An endocrinologist is a doctor specializing in hormone-related diseases, such as, in my case, diabetes. When first diagnosed in late September 2024, I got a crash course in the huge demand for that profession’s services. The first endocrinologist I approached wouldn’t see me for a year. The second wouldn’t see me at all; he was refusing all new patients.
Figuring I would have to engage another gear if I didn’t want to sit around, doing nothing, waiting to go blind, I grabbed my notebook and decided, if I couldn’t meet with an endocrinologist as a patient, I’d find out what I needed to know by writing a column. Diabetes affects 40 million Americans; it isn’t as if it’s a personal affliction.
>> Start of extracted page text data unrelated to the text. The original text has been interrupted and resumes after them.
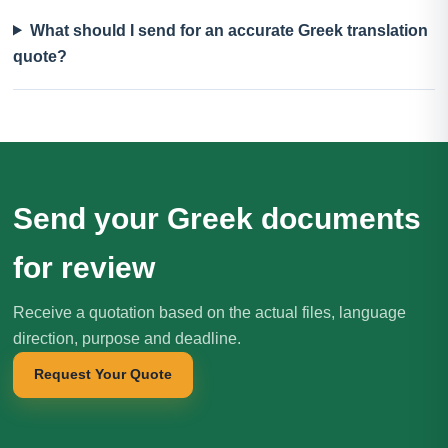
What should I send for an accurate Greek translation
quote?
Send your Greek documents
for review
Receive a quotation based on the actual files, language
direction, purpose and deadline.
Request Your Quote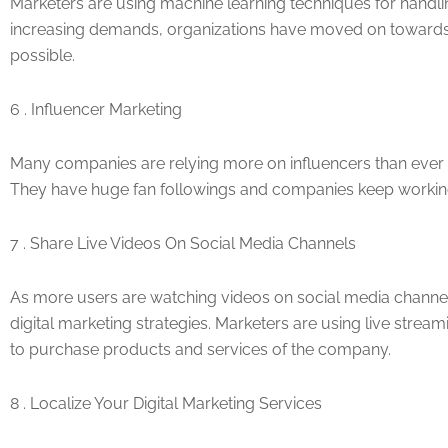
Marketers are using machine learning techniques for handli
increasing demands, organizations have moved on towards u
possible.
6 . Influencer Marketing
Many companies are relying more on influencers than ever be
They have huge fan followings and companies keep workin
7 . Share Live Videos On Social Media Channels
As more users are watching videos on social media channel
digital marketing strategies. Marketers are using live stre
to purchase products and services of the company.
8 . Localize Your Digital Marketing Services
That third endocrinologist not only spoke with me immediately — barred doors fly open for publicity — but put me in touch with a colleague who, either through a sea change in my luck or, I suspect, some kind of secret doctor-to-doctor dog whistle, took me under her wing as a patient.
If this strikes you are morally squishy — the journalist pushing to the head of the line — I worried about that, too. But I didn’t misrepresent anything; the column ran in the paper.
Besides, with health care, you have to be a strong advocate for yourself. Faced with the prospect of letting my condition go unchecked while I hunted with increasingly numb fingers for an endocrinologist with an open slot, I did what I could. At that point, if meeting Morgan Finley in a Cicero motel room and handing over an envelope of cash would have gotten me an appointment, well, I certainly would have considered it.
I thickly assumed this was a problem inherent to endocrinology. Getting diabetes is easy — I just woke up one morning with Type 1. Medical school is hard. Of course, there’s a shortage. Now it turns out I was encountering, not a diabetes-specific bottleneck, but a generalized, widespread condition.
This week, The Economist published a story with the musical title, “Hospitals are stuck in a deadly doom loop.” Turns out the 2020 COVID crisis not only killed millions worldwide and shut down society, but it also “did lasting damage to health-care systems.”
Where? Everywhere, all over the world. What’s been damaged? In a nutshell, everything.
“From admission to discharge, hospital care is now harder to access, takes longer and is of worse quality,” the magazine reports. “The resulting toll includes avoidable deaths. Almost everyone is affected: across 18 rich democracies, satisfaction with health-care quality fell sharply after the pandemic and remains well below the pre-pandemic norm.”
Getting an appointment takes forever. As does getting admitted after showing up in the emergency room. Last year, one in 10 patients visiting an emergency room in England had to wait 12 hours or longer before being shown a room.
And in Chicago, an NBC News Channel 5 report found that Chicago has longer wait times to see a doctor than most American cities — a month to see a primary care doctor. For specialty care, like neurologists, up to five months.
Hospitalstats.org cited wait times at Northwestern Memorial Hospital, between showing up at the ER and being admitted, as approaching six hours; members of the Service Employees International Union held a protest of long wait times and short-staffing outside the Northwestern ER in January. Rush and University of Illinois hospitals both have wait times of over five hours (while the fastest, St. Joseph, Loretto and Thorek, have under three hours).
Before the pandemic, about 64% of American hospital beds were occupied. Now it’s 75%, and in places as high as 88%, there’s no room at the inn.
Why? It’s a mystery. The Economist calls it a “productivity puzzle.” Hospitals in general have more resources — more money, more staff. But are doing worse.
One factor is older, sicker patients who delayed getting treatment, because they can’t get into hospitals, so are even older and sicker when they do.
Another suspect is burnout.
“Pandemic-era stresses increased churn as doctors and nurses resigned, or retired early,” The Economist wrote. “Health-care workers today are less experienced and perhaps less productive.”
I’ve seen my endocrinologist twice over a year and a half. After the first appointment, she gave that secret dog whistle, and I got a second appointment in six months. In the meantime, I saw a nurse practitioner. After the second appointment, the endocrinologist said, “I’d like to see you in three or four months.” Knowing better, I told her she’d better alert her front desk, or there wouldn’t be a vacancy.
When I went to schedule my return, the receptionist slotted me in to the next available opening, 364 days in the future.